== Task inputs

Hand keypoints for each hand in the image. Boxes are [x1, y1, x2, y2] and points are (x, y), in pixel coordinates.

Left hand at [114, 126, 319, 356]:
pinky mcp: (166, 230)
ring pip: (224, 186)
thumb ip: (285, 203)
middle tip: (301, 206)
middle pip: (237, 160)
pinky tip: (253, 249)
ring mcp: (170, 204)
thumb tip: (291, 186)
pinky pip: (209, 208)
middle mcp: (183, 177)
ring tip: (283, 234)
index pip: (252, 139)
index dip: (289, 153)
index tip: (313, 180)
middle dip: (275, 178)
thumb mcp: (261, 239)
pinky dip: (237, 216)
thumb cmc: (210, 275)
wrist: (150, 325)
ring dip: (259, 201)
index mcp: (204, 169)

====

- [What you should do]
Begin at the line that has "ring mcp: (170, 204)" in the entries above; stop after the line that has "thumb cmc: (210, 275)". Transcribe exactly those lines and no others.

- [Exercise response]
ring mcp: (170, 204)
thumb tip: (291, 186)
pinky pip: (209, 208)
middle mcp: (183, 177)
ring tip: (283, 234)
index pip: (252, 139)
index dip: (289, 153)
index tip: (313, 180)
middle dip: (275, 178)
thumb mcp: (261, 239)
pinky dip: (237, 216)
thumb cmc: (210, 275)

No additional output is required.